One author that does that for me is Elizabeth Peters. I can read Crocodile On The Sandbank every year. It never grows old, even though I knew who the bad guy was before I finished it the first time. Her writing brings action, adventure, romance, spunk and portrays a truly liberated female. She loves her man, but she does what she thinks is right. Not to spite him, but because she is her own person.

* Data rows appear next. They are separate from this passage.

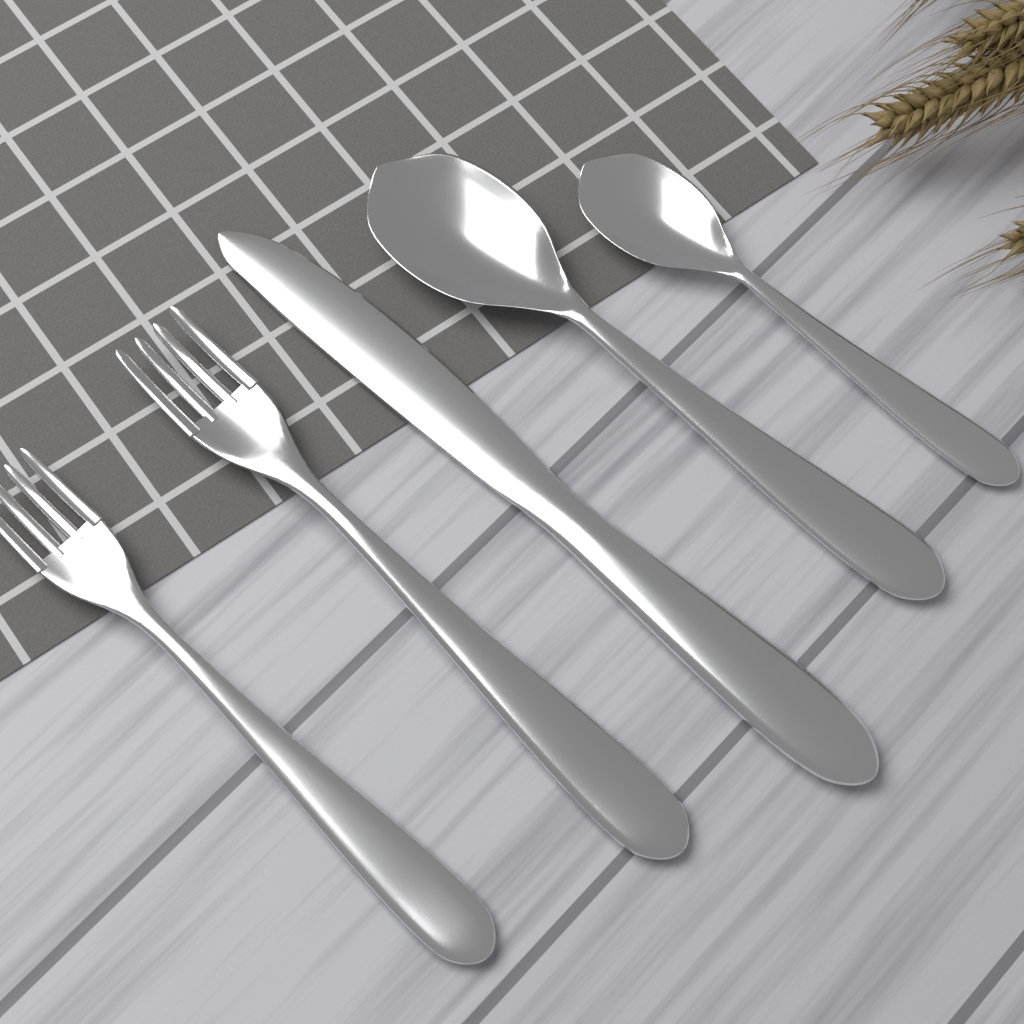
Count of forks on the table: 2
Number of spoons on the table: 2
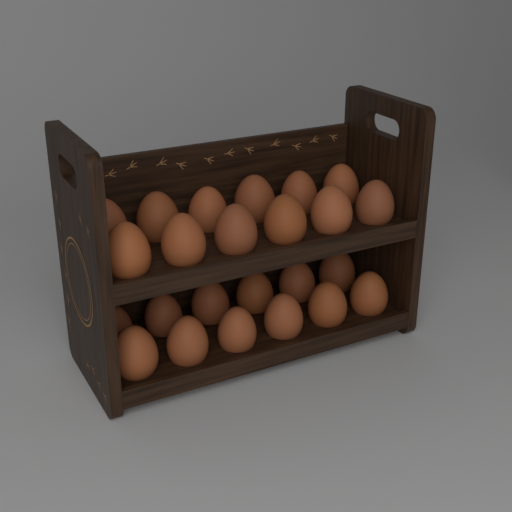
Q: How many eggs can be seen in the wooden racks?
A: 24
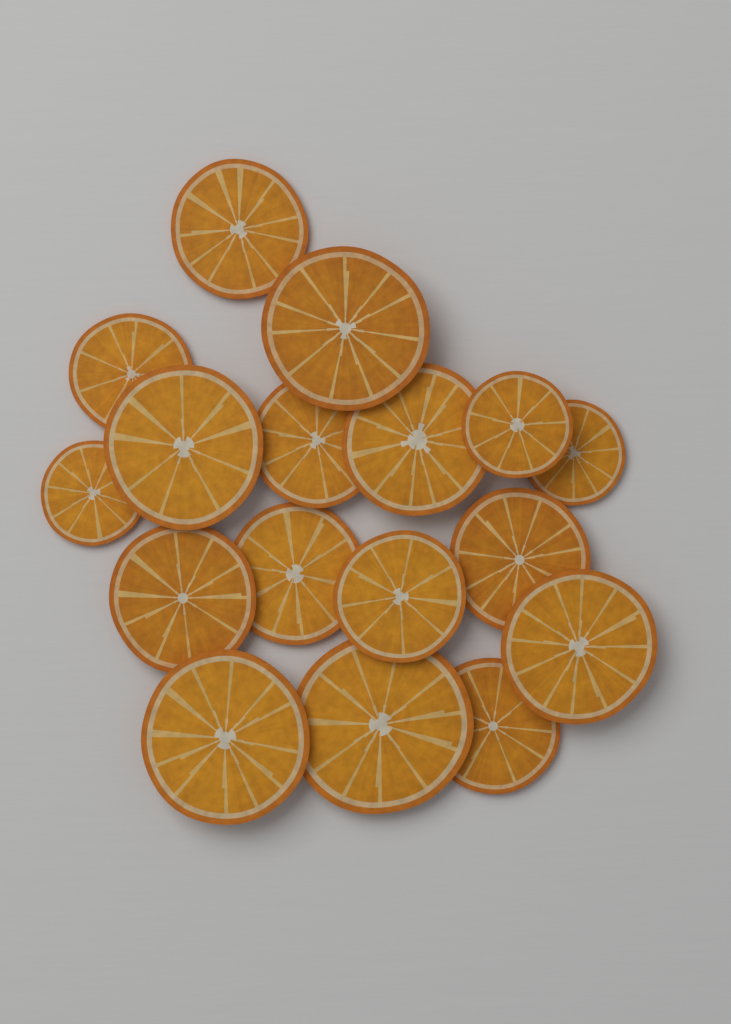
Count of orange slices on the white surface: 17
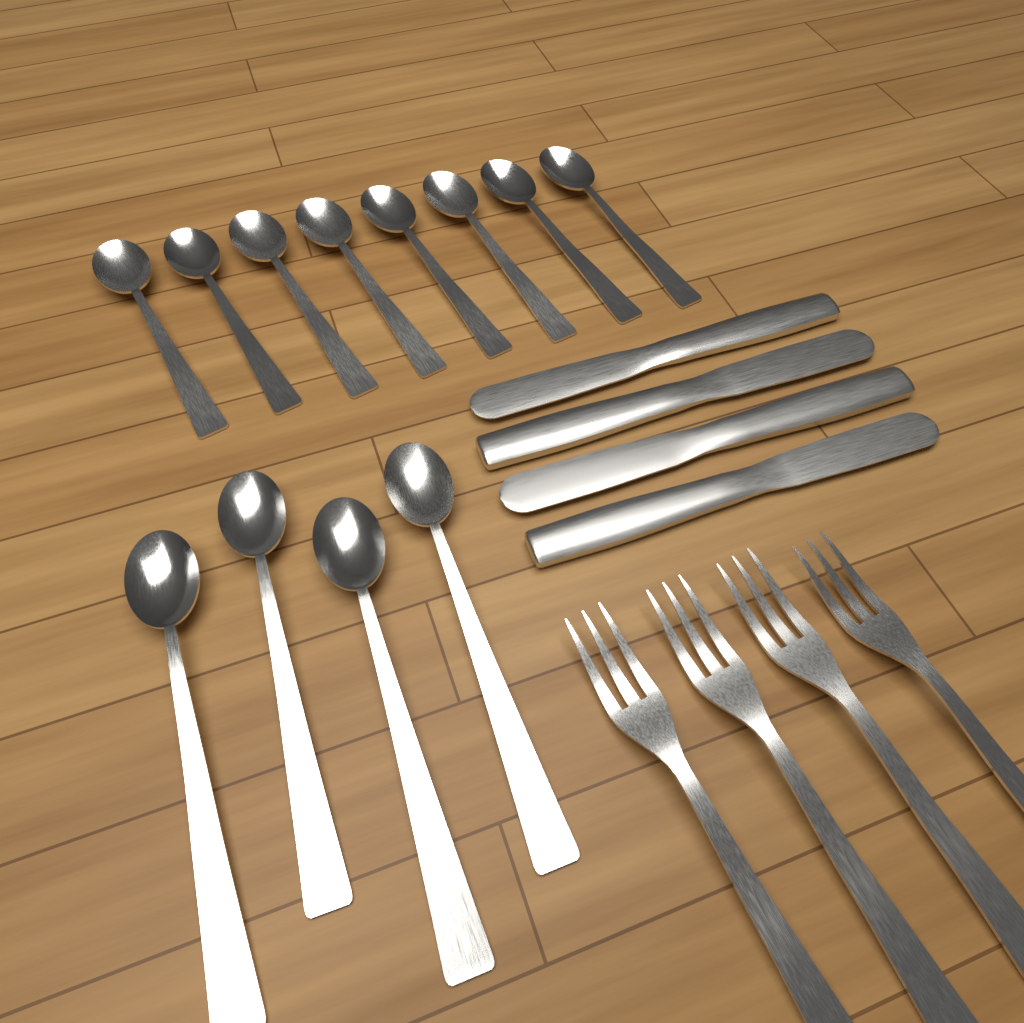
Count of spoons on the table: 12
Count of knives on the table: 4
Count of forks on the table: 4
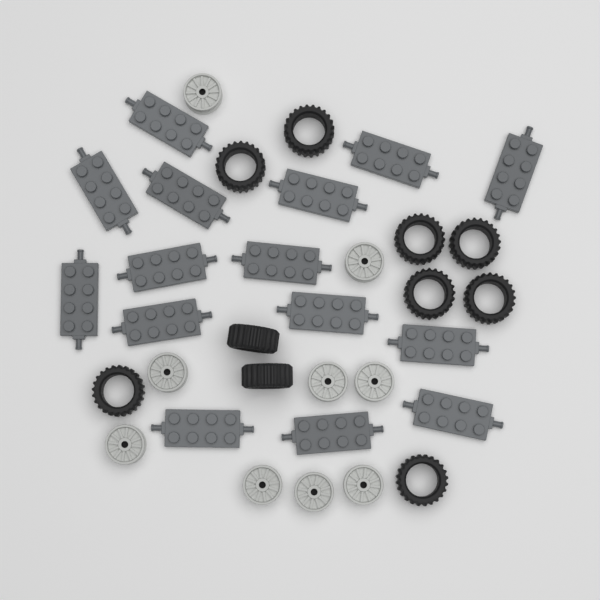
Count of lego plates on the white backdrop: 15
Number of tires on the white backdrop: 10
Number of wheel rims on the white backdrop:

I like that. It makes me feel more able to cope. Plus, it gives me hope that there’s an Emerson out there somewhere waiting for me. Someone who can take a little spunk and spitfire.


Pat Davids said...

If I were stranded on a deserted island and could take only one novel with me, it would be Crocodile On The Sandbank.

Thank you for reminding me how much I enjoy Elizabeth Peter's work. I'm going to dig that one out of my favorites shelf and read it again.

Life throws curve balls to us all. Swing at them or don't swing at them, but keep your head in the game, Becky. Hugs

Becky A said...

Hi Pat,
I'd never make it with only one of her books. Summer of the Dragon rates only one point less than Crocodile on the Sandbank. Legend in Green Velvet makes a real close third. I've read all three many times and they never get old. I hope I can write books like that some day.

If someone throws a ball at me and I have a bat, I'm gonna swing. Then they better duck. I had a penchant for buzzing the pitcher when I used to play.

I still do. Ask my grandkids!

Were any of her books ever made into movies?

Penny Rader said...

I haven't read Elizabeth Peters, but I do have several authors who soothe my soul: J.D. Robb, Sharon Sala, Marilyn Pappano, Robyn Carr, Kristin Hannah, Catherine Anderson.

I did stop reading another favorite author, who wrote amazing stories with a mix of faith and/or legal and/or medical issues. Her stories always surprised me and gave me something to think about. I stopped reading her books last year or so when she killed off a character and I didn't think it had added anything to the story. She had started to kill off characters in several earlier books. I don't read books just to end up all angry at the end, so I'm done with her.